● **GIVEN RECORDS**
^^^^
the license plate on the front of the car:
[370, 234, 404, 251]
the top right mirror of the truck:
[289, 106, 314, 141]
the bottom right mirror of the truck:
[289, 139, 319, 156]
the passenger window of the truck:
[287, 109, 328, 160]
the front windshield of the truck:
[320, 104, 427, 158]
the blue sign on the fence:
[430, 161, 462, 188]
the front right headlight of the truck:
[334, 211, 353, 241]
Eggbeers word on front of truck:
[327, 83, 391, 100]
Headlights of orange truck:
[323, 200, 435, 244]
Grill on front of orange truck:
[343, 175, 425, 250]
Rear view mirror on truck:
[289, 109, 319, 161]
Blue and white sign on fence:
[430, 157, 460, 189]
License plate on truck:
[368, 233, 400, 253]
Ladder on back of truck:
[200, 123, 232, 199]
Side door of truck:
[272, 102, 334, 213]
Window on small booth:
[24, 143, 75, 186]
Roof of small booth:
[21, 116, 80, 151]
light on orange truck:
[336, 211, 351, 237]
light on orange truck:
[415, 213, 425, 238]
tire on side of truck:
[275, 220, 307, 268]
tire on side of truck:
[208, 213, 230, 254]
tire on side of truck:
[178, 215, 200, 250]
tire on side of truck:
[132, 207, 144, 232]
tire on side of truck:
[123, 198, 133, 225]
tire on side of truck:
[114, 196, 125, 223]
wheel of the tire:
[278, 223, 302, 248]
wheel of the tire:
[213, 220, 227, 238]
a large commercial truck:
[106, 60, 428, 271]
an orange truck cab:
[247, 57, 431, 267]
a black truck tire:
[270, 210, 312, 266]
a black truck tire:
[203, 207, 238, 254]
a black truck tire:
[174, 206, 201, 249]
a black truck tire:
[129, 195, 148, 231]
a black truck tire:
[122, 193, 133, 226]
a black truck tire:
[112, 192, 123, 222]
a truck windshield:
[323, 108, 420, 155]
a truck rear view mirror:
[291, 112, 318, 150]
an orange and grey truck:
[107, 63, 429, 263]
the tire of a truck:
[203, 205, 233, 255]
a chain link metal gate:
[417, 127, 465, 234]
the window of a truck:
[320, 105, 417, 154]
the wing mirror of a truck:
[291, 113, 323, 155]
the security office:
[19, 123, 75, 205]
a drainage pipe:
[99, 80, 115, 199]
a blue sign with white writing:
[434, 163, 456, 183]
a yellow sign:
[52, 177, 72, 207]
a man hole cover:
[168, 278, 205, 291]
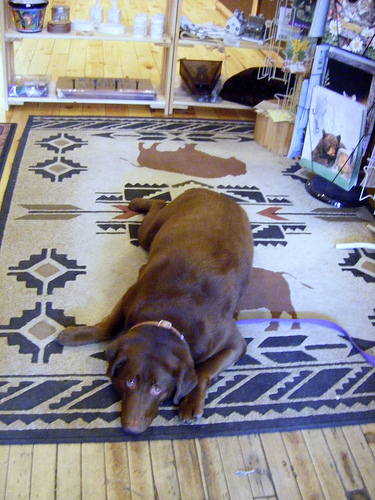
^^^^
● **YOUR ASSIGNMENT**
Count the lines of the listing above that contain the word "small", treating case as significant. Reply with the number only.

● **SOLUTION TO THIS TASK**
2